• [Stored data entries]

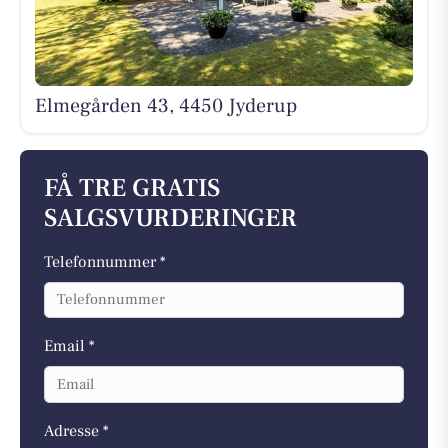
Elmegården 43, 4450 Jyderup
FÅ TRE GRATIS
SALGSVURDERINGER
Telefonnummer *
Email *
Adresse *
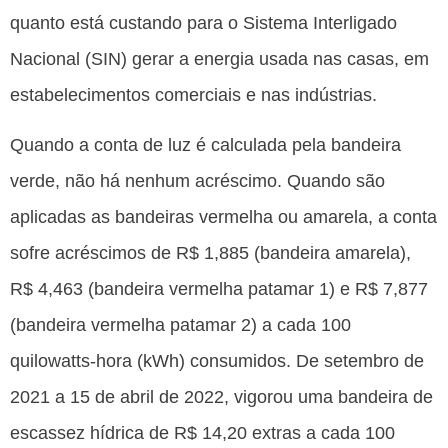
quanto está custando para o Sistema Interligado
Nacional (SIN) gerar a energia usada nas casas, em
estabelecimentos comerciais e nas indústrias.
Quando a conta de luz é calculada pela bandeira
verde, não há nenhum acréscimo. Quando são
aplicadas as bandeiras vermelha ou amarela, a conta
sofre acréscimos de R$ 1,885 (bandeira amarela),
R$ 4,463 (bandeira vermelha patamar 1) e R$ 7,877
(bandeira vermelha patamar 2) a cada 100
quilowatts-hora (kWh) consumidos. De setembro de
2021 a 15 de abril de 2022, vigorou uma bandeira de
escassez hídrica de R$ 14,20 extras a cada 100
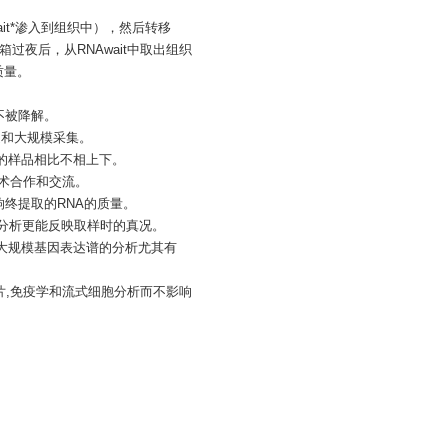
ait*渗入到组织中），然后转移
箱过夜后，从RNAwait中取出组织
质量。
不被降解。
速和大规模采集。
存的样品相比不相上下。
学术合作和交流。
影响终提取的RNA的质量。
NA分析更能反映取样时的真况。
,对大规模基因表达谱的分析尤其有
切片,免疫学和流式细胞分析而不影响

• [Assignment]
Say the number of lines in the records above that include the string "conta", and no more.

• [Problem solution]
2